La quête débute au sous-sol de la Bibliothèque de Genève, en salle de lecture surveillée, devant une gravure sur bois de Conrad Gesner trouvée en page 337 du troisième volume de son Historiae animalium parue en 1555.
Parmi les deux cents espèces d’oiseaux consignées, le savant décrit, en latin, le corvo sylvatico, le corbeau des forêts, celui que l’on nomme aujourd’hui : ibis chauve.
Du temps de Gessner, il ne se rencontrait déjà plus que dans quelques vallées boisées des Alpes suisse. Vers 1600, c’était fini, plus un seul individu ne nichait en Europe. La faute au refroidissement du climat, selon certains. Gessner lance une autre piste : « Les jeunes ibis sont aussi très appréciés pour la table et tenus pour une friandise, car ils ont une chair agréable et des membres tendres »…
En 2016, il n’en reste que quelques centaines de spécimens à l’état sauvage, au Maroc, en Turquie, en Syrie. Ces colonies se dépeuplent d’année en année.

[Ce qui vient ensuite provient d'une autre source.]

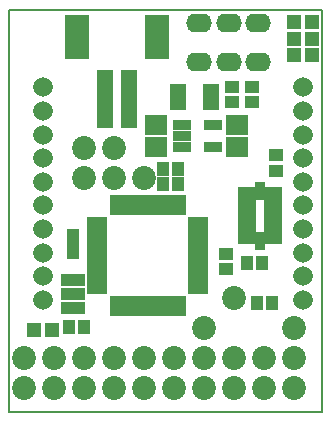
<source format=gbr>
G04 #@! TF.FileFunction,Soldermask,Top*
%FSLAX46Y46*%
G04 Gerber Fmt 4.6, Leading zero omitted, Abs format (unit mm)*
G04 Created by KiCad (PCBNEW 4.0.2+dfsg1-stable) date Tue 07 Feb 2017 13:12:44 CET*
%MOMM*%
G01*
G04 APERTURE LIST*
%ADD10C,0.100000*%
%ADD11C,0.150000*%
%ADD12R,1.400000X5.000000*%
%ADD13R,2.000000X3.800000*%
%ADD14R,1.670000X0.958800*%
%ADD15R,0.958800X1.670000*%
%ADD16C,1.670000*%
%ADD17R,1.600000X0.950000*%
%ADD18R,1.140000X1.325000*%
%ADD19R,1.100000X1.300000*%
%ADD20R,1.200000X1.200000*%
%ADD21R,1.300000X1.100000*%
%ADD22R,1.900000X1.700000*%
%ADD23R,1.400000X2.200000*%
%ADD24R,1.600000X0.900000*%
%ADD25R,0.900000X1.600000*%
%ADD26R,2.100000X1.100000*%
%ADD27C,2.025600*%
%ADD28O,2.200000X1.600000*%
G04 APERTURE END LIST*
D10*
D11*
X59600Y43400D02*
X26559600Y43400D01*
X26559600Y43400D02*
X26559600Y34043400D01*
X26559600Y34043400D02*
X59600Y34043400D01*
X59600Y34043400D02*
X59600Y43400D01*
D12*
X8203600Y26569400D03*
X10203600Y26569400D03*
D13*
X5803600Y31769400D03*
X12603600Y31769400D03*
D14*
X7537000Y16097400D03*
X7537000Y15297400D03*
X7537000Y14497400D03*
X7537000Y13697400D03*
X7537000Y12897400D03*
X7537000Y12097400D03*
X7537000Y11297400D03*
X7537000Y10497400D03*
D15*
X9029600Y9004800D03*
X9829600Y9004800D03*
X10629600Y9004800D03*
X11429600Y9004800D03*
X12229600Y9004800D03*
X13029600Y9004800D03*
X13829600Y9004800D03*
X14629600Y9004800D03*
D14*
X16122200Y10497400D03*
X16122200Y11297400D03*
X16122200Y12097400D03*
X16122200Y12897400D03*
X16122200Y13697400D03*
X16122200Y14497400D03*
X16122200Y15297400D03*
X16122200Y16097400D03*
D15*
X14629600Y17590000D03*
X13829600Y17590000D03*
X13029600Y17590000D03*
X12229600Y17590000D03*
X11429600Y17590000D03*
X10629600Y17590000D03*
X9829600Y17590000D03*
X9029600Y17590000D03*
D16*
X2929600Y27537400D03*
X2929600Y25537400D03*
X2929600Y23537400D03*
X2929600Y21537400D03*
X2929600Y19537400D03*
X2929600Y17537400D03*
X2929600Y15537400D03*
X2929600Y13537400D03*
X2929600Y11537400D03*
X2929600Y9537400D03*
X24929600Y9537400D03*
X24929600Y11537400D03*
X24929600Y13537400D03*
X24929600Y15537400D03*
X24929600Y17537400D03*
X24929600Y19537400D03*
X24929600Y21537400D03*
X24929600Y23537400D03*
X24929600Y25537400D03*
X24929600Y27537400D03*
D17*
X14761500Y24361400D03*
X14761500Y23411400D03*
X14761500Y22461400D03*
X17361700Y22461400D03*
X17361700Y24361400D03*
D18*
X5483600Y13665400D03*
X5483600Y14865400D03*
D19*
X13125600Y20617400D03*
X14425600Y20617400D03*
D20*
X25701600Y33063400D03*
X24201600Y33063400D03*
D21*
X18986500Y26274000D03*
X18986500Y27574000D03*
D20*
X25701600Y30244000D03*
X24201600Y30244000D03*
D21*
X22665600Y20475400D03*
X22665600Y21775400D03*
D22*
X12505600Y24361400D03*
X12505600Y22461400D03*
X19363600Y24361400D03*
X19363600Y22461400D03*
D19*
X14425600Y19347400D03*
X13125600Y19347400D03*
D23*
X17207600Y26713400D03*
X14407600Y26713400D03*
D20*
X25701600Y31666400D03*
X24201600Y31666400D03*
D21*
X20637500Y26274000D03*
X20637500Y27574000D03*
X18429600Y13447400D03*
X18429600Y12147400D03*
D24*
X22456600Y18665400D03*
X22456600Y17865400D03*
X22456600Y17065400D03*
X22456600Y16265400D03*
X22456600Y15465400D03*
X22456600Y14665400D03*
D25*
X21356600Y14565400D03*
D24*
X20256600Y14665400D03*
X20256600Y15465400D03*
X20256600Y16265400D03*
X20256600Y17065400D03*
X20256600Y17865400D03*
X20256600Y18665400D03*
D25*
X21356600Y18765400D03*
D19*
X21087600Y9284400D03*
X22387600Y9284400D03*
X21498600Y12635400D03*
X20198600Y12635400D03*
D26*
X5529600Y11235400D03*
X5529600Y10035400D03*
X5529600Y8835400D03*
D27*
X1329600Y2075400D03*
X1329600Y4615400D03*
X3869600Y2075400D03*
X3869600Y4615400D03*
X6409600Y2075400D03*
X6409600Y4615400D03*
X8949600Y2075400D03*
X8949600Y4615400D03*
X11489600Y2075400D03*
X11489600Y4615400D03*
X14029600Y2075400D03*
X14029600Y4615400D03*
X16569600Y2075400D03*
X16569600Y4615400D03*
X19109600Y2075400D03*
X19109600Y4615400D03*
X21649600Y2075400D03*
X21649600Y4615400D03*
X24189600Y2075400D03*
X24189600Y4615400D03*
X11489600Y19855400D03*
X6409600Y19855400D03*
X6409600Y22395400D03*
X24189600Y7155400D03*
X19109600Y9695400D03*
X8949600Y22395400D03*
X8949600Y19855400D03*
X16569600Y7155400D03*
D20*
X2230600Y7028400D03*
X3730600Y7028400D03*
D19*
X6424600Y7282400D03*
X5124600Y7282400D03*
D28*
X21169000Y29655500D03*
X18669000Y29655500D03*
X16169000Y29655500D03*
X21169000Y32955500D03*
X18669000Y32955500D03*
X16169000Y32955500D03*
M02*

</source>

Pour le voir, il faut se rendre au Zoo de la Garenne, à Le Vaud.
« Tirez s'il vous plait. » Je pousse la porte d’une immense volière, la plus haute d’Europe. A l’intérieur, des mangeoires à foin pour les jeunes bouquetins et la réplique d’une paroi rocheuse avec des pierres issues de carrières jurassiennes. Au sommet, la silhouette de trois vautours, dont un gypaète barbu.
- Merci de rester sur le sentier, on est en train de planter…

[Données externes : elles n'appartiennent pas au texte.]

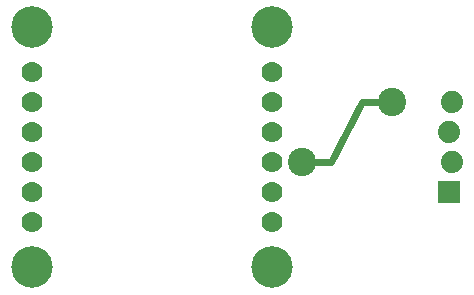
<source format=gtl>
G04 MADE WITH FRITZING*
G04 WWW.FRITZING.ORG*
G04 DOUBLE SIDED*
G04 HOLES PLATED*
G04 CONTOUR ON CENTER OF CONTOUR VECTOR*
%ASAXBY*%
%FSLAX23Y23*%
%MOIN*%
%OFA0B0*%
%SFA1.0B1.0*%
%ADD10C,0.138425*%
%ADD11C,0.070000*%
%ADD12C,0.074000*%
%ADD13C,0.094488*%
%ADD14C,0.024000*%
%ADD15R,0.001000X0.001000*%
%LNCOPPER1*%
G90*
G70*
G54D10*
X1298Y148D03*
X498Y148D03*
G54D11*
X1298Y298D03*
X1298Y398D03*
X1298Y498D03*
X1298Y598D03*
X1298Y698D03*
X1298Y798D03*
X498Y298D03*
X498Y398D03*
X498Y498D03*
G54D10*
X1298Y948D03*
G54D11*
X498Y598D03*
G54D10*
X498Y948D03*
G54D11*
X498Y698D03*
X498Y798D03*
G54D12*
X1888Y398D03*
X1898Y498D03*
X1888Y598D03*
X1898Y698D03*
X1888Y398D03*
X1898Y498D03*
X1888Y598D03*
X1898Y698D03*
G54D13*
X1698Y698D03*
X1398Y498D03*
G54D14*
X1496Y498D02*
X1599Y697D01*
D02*
X1599Y697D02*
X1671Y697D01*
D02*
X1425Y498D02*
X1496Y498D01*
G54D15*
X1851Y435D02*
X1924Y435D01*
X1851Y434D02*
X1924Y434D01*
X1851Y433D02*
X1924Y433D01*
X1851Y432D02*
X1924Y432D01*
X1851Y431D02*
X1924Y431D01*
X1851Y430D02*
X1924Y430D01*
X1851Y429D02*
X1924Y429D01*
X1851Y428D02*
X1924Y428D01*
X1851Y427D02*
X1924Y427D01*
X1851Y426D02*
X1924Y426D01*
X1851Y425D02*
X1924Y425D01*
X1851Y424D02*
X1924Y424D01*
X1851Y423D02*
X1924Y423D01*
X1851Y422D02*
X1924Y422D01*
X1851Y421D02*
X1924Y421D01*
X1851Y420D02*
X1924Y420D01*
X1851Y419D02*
X1924Y419D01*
X1851Y418D02*
X1882Y418D01*
X1893Y418D02*
X1924Y418D01*
X1851Y417D02*
X1879Y417D01*
X1896Y417D02*
X1924Y417D01*
X1851Y416D02*
X1877Y416D01*
X1898Y416D02*
X1924Y416D01*
X1851Y415D02*
X1875Y415D01*
X1899Y415D02*
X1924Y415D01*
X1851Y414D02*
X1874Y414D01*
X1901Y414D02*
X1924Y414D01*
X1851Y413D02*
X1873Y413D01*
X1902Y413D02*
X1924Y413D01*
X1851Y412D02*
X1872Y412D01*
X1903Y412D02*
X1924Y412D01*
X1851Y411D02*
X1871Y411D01*
X1903Y411D02*
X1924Y411D01*
X1851Y410D02*
X1870Y410D01*
X1904Y410D02*
X1924Y410D01*
X1851Y409D02*
X1870Y409D01*
X1905Y409D02*
X1924Y409D01*
X1851Y408D02*
X1869Y408D01*
X1905Y408D02*
X1924Y408D01*
X1851Y407D02*
X1869Y407D01*
X1906Y407D02*
X1924Y407D01*
X1851Y406D02*
X1868Y406D01*
X1906Y406D02*
X1924Y406D01*
X1851Y405D02*
X1868Y405D01*
X1907Y405D02*
X1924Y405D01*
X1851Y404D02*
X1868Y404D01*
X1907Y404D02*
X1924Y404D01*
X1851Y403D02*
X1867Y403D01*
X1907Y403D02*
X1924Y403D01*
X1851Y402D02*
X1867Y402D01*
X1907Y402D02*
X1924Y402D01*
X1851Y401D02*
X1867Y401D01*
X1908Y401D02*
X1924Y401D01*
X1851Y400D02*
X1867Y400D01*
X1908Y400D02*
X1924Y400D01*
X1851Y399D02*
X1867Y399D01*
X1908Y399D02*
X1924Y399D01*
X1851Y398D02*
X1867Y398D01*
X1908Y398D02*
X1924Y398D01*
X1851Y397D02*
X1867Y397D01*
X1908Y397D02*
X1924Y397D01*
X1851Y396D02*
X1867Y396D01*
X1907Y396D02*
X1924Y396D01*
X1851Y395D02*
X1867Y395D01*
X1907Y395D02*
X1924Y395D01*
X1851Y394D02*
X1867Y394D01*
X1907Y394D02*
X1924Y394D01*
X1851Y393D02*
X1868Y393D01*
X1907Y393D02*
X1924Y393D01*
X1851Y392D02*
X1868Y392D01*
X1906Y392D02*
X1924Y392D01*
X1851Y391D02*
X1868Y391D01*
X1906Y391D02*
X1924Y391D01*
X1851Y390D02*
X1869Y390D01*
X1906Y390D02*
X1924Y390D01*
X1851Y389D02*
X1869Y389D01*
X1905Y389D02*
X1924Y389D01*
X1851Y388D02*
X1870Y388D01*
X1905Y388D02*
X1924Y388D01*
X1851Y387D02*
X1871Y387D01*
X1904Y387D02*
X1924Y387D01*
X1851Y386D02*
X1871Y386D01*
X1903Y386D02*
X1924Y386D01*
X1851Y385D02*
X1872Y385D01*
X1902Y385D02*
X1924Y385D01*
X1851Y384D02*
X1873Y384D01*
X1901Y384D02*
X1924Y384D01*
X1851Y383D02*
X1875Y383D01*
X1900Y383D02*
X1924Y383D01*
X1851Y382D02*
X1876Y382D01*
X1899Y382D02*
X1924Y382D01*
X1851Y381D02*
X1878Y381D01*
X1897Y381D02*
X1924Y381D01*
X1851Y380D02*
X1880Y380D01*
X1894Y380D02*
X1924Y380D01*
X1851Y379D02*
X1884Y379D01*
X1890Y379D02*
X1924Y379D01*
X1851Y378D02*
X1924Y378D01*
X1851Y377D02*
X1924Y377D01*
X1851Y376D02*
X1924Y376D01*
X1851Y375D02*
X1924Y375D01*
X1851Y374D02*
X1924Y374D01*
X1851Y373D02*
X1924Y373D01*
X1851Y372D02*
X1924Y372D01*
X1851Y371D02*
X1924Y371D01*
X1851Y370D02*
X1924Y370D01*
X1851Y369D02*
X1924Y369D01*
X1851Y368D02*
X1924Y368D01*
X1851Y367D02*
X1924Y367D01*
X1851Y366D02*
X1924Y366D01*
X1851Y365D02*
X1924Y365D01*
X1851Y364D02*
X1924Y364D01*
X1851Y363D02*
X1924Y363D01*
X1851Y362D02*
X1924Y362D01*
D02*
G04 End of Copper1*
M02*
</source>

Elle est charmante, elle a un piercing sur la narine droite et une patience édifiante envers les visiteurs, elle porte un chapeau de cow-girl et un T-shirt noir avec NATURALISTE écrit dans le dos.
Deux ibis chauves marchent tranquillement au pied de la paroi. Ils vont béqueter des vers dans un bac en plastique que le visiteur ne peut que deviner. La naturaliste dit qu’ils n’ont pas encore de prénom, qu’on n’est pas encore certain de leur sexe, qu’ils ont été rachetés au zoo de Goldau.
Les ibis vont ensuite se désaltérer dans une marre volontairement aménagée à un mètre du sentier. Pas pratique de boire avec ce long bec rectiligne, il faut pencher la tête. On voit tous les détails, les croûtes sur le crâne, l'iris des plumes, les pattes puissantes.
Ces deux-là ont perdu leurs instincts. Ils sont les descendants d’un aïeul traqué, capturé, emprisonné. Ils sont là comme dans une arche de Noé, ils sont les monuments vivants de leur propre disparition.
Je devrais dénoncer cette mise en scène, l’observation prémâchée. Je devrais plaindre les ibis, voir dans leurs yeux éteints l’assurance d’une vie sans surprise, un territoire trop petit, des déplacements trop répétitifs. Je devrais écrire qu’un zoo reste un enclos, un lieu d’emprisonnement, de conditionnement. Que c’est de l’élevage, de la régulation, de la reproduction assistée…
C’est étrange, je suis très touché de le voir pour la première fois.